BLOC DE TEXTE —
+++

Débaptiser les rues: un acte aux enjeux multiples Par Oumar Ba

Lors du Conseil des ministres du 26 mars 2025, le Président de la République a parlé de la “dénomination des infrastructures et espaces publics”… En effet, la ville est un livre composé de nombreux signes que sont les rues, avenues, monuments, boulevards, places, statues, équipements et espaces publics divers. Ces derniers portent souvent un nom. La branche qui s’intéresse à l’étude de ces noms est l’odonymie, elle-même sous-branche de la toponymie qui est l’étude des noms de lieux. D’ailleurs l’étymologie grecque du mot renvoie à route (hodos).

Les lieux-dits : une construction géographique

En général, l’odonyme est un « construit » géographique. Par exemple, Wakhinane (waqqi, naan) renvoie à la présence de nappes phréatiques affleurantes. Le quartier dit des Mamelles qui fait référence à la topographie singulière des lieux. Le cimetière appelé Bétoir sur le Corniche de Dakar renseigne sur l’existence d’un ancien abattoir. Aussi, les noms des différentes sorties du Périphérique de Paris sont-ils souvent liés aux villes ou communes vers lesquelles elles mènent. C’est pareil pour les routes des Niayes, de Rufisque, de Boune, Ouakam, etc. En effet, les noms sont souvent liés aux lieux éponymes.

Toutefois, l’odonymie n’est pas toujours « évidente » car les lieux ne commandent pas forcément leurs noms. Ces derniers sont le fruits de décisions et parti-pris tantôt idéologiques ou historiques. Par exemple, Touba dont la particularité est de porter le nom d’un arbre du paradis. De même, ses différents quartiers renvoient souvent à des emplacement du paradis (Daarul Qudduus, Daarul Minan, Daaru-Rahmaan, etc.) ou au nom des villes natales des différents chefs ou leurs homonymes (Madiyaana, Bagdad, etc.). Certains mieux portent le nom de leurs fondateurs comme souvent le cas avec les villes ou quartier composés de Keur (maison, village, fief).

+++

DONNÉES FOURNIES —
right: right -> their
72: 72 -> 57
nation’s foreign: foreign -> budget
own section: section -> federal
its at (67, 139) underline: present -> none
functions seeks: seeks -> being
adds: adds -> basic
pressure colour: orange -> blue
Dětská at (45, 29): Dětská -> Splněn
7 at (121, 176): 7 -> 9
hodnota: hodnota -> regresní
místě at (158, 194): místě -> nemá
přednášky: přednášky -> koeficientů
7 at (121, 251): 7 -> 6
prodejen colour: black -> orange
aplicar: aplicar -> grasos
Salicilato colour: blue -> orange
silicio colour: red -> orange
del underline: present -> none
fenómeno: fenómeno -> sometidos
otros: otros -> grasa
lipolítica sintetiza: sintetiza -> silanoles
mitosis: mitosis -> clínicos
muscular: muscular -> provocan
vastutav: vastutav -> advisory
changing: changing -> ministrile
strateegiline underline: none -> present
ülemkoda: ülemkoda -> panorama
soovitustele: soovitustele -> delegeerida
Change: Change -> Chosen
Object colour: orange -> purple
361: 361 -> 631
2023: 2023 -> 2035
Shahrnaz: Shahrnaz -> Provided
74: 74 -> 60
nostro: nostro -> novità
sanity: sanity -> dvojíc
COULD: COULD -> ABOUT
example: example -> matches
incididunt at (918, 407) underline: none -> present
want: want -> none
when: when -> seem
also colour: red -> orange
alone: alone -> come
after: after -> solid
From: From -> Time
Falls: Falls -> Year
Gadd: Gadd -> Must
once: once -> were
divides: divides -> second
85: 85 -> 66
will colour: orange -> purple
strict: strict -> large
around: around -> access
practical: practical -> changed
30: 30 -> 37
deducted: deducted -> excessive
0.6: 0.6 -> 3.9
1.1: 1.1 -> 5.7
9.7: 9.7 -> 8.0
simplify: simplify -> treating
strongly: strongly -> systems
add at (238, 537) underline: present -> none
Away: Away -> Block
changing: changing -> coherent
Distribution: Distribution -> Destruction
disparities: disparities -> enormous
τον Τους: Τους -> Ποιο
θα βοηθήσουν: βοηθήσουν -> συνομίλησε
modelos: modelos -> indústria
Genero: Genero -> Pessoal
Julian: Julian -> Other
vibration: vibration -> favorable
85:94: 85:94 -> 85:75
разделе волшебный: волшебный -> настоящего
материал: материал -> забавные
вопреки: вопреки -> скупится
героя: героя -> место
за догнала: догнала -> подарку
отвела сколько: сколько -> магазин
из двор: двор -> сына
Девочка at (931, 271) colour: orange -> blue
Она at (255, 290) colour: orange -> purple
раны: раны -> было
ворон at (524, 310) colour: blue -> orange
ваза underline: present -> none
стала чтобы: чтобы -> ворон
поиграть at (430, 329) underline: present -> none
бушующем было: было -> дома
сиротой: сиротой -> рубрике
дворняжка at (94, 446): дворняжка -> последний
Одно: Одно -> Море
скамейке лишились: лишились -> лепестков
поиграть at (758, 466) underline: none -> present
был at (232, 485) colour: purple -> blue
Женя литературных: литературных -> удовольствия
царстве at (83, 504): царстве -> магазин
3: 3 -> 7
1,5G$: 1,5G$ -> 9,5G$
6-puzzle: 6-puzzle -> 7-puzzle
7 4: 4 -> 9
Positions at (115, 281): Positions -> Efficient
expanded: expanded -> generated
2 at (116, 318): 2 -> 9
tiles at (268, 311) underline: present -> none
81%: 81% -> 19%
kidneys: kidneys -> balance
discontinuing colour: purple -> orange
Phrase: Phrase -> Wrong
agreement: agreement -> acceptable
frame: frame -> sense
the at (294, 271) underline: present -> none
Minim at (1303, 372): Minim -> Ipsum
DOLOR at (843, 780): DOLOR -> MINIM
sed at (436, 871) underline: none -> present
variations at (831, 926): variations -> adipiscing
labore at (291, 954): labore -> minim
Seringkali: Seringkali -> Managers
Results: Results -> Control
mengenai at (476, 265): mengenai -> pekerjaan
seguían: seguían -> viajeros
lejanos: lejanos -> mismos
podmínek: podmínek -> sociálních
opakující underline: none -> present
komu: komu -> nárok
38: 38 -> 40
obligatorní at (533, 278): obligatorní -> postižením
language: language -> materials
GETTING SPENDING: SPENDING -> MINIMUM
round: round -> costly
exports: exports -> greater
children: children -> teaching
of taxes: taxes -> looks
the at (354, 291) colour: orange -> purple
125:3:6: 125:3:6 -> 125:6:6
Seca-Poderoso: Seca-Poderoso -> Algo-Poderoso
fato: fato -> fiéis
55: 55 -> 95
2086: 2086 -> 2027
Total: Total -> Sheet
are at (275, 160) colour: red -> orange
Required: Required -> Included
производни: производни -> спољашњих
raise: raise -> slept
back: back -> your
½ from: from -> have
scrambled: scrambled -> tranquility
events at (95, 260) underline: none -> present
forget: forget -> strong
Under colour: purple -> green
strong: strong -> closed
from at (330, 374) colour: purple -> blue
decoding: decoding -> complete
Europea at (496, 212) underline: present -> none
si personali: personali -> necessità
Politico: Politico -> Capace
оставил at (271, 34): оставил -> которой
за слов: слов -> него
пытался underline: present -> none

+++

CONSIGNE 1 —
Répondez à ces questions d'après le texte sur l'odonymie :
(a) De quelle branche l'odonymie est-elle une sous-branche ?
(b) Sur quoi renseigne le nom du cimetière appelé Bétoir ?
(c) Le nom de Touba est celui de quoi ?
CONSIGNE 2 —
Reproduisez à l'identique, s'il vous plaît, les lignes de données, en partant de la première ligne de données et en allant jusqu'à la ligne qui contient "vastutav: vastutav -> advisory", celle-ci comprise.

RÉSULTAT OBTENU 1 —
(a) De la toponymie, l'étude des noms de lieux.
(b) Sur l'existence d'un ancien abattoir.
(c) D'un arbre du paradis.

RÉSULTAT OBTENU 2 —
right: right -> their
72: 72 -> 57
nation’s foreign: foreign -> budget
own section: section -> federal
its at (67, 139) underline: present -> none
functions seeks: seeks -> being
adds: adds -> basic
pressure colour: orange -> blue
Dětská at (45, 29): Dětská -> Splněn
7 at (121, 176): 7 -> 9
hodnota: hodnota -> regresní
místě at (158, 194): místě -> nemá
přednášky: přednášky -> koeficientů
7 at (121, 251): 7 -> 6
prodejen colour: black -> orange
aplicar: aplicar -> grasos
Salicilato colour: blue -> orange
silicio colour: red -> orange
del underline: present -> none
fenómeno: fenómeno -> sometidos
otros: otros -> grasa
lipolítica sintetiza: sintetiza -> silanoles
mitosis: mitosis -> clínicos
muscular: muscular -> provocan
vastutav: vastutav -> advisory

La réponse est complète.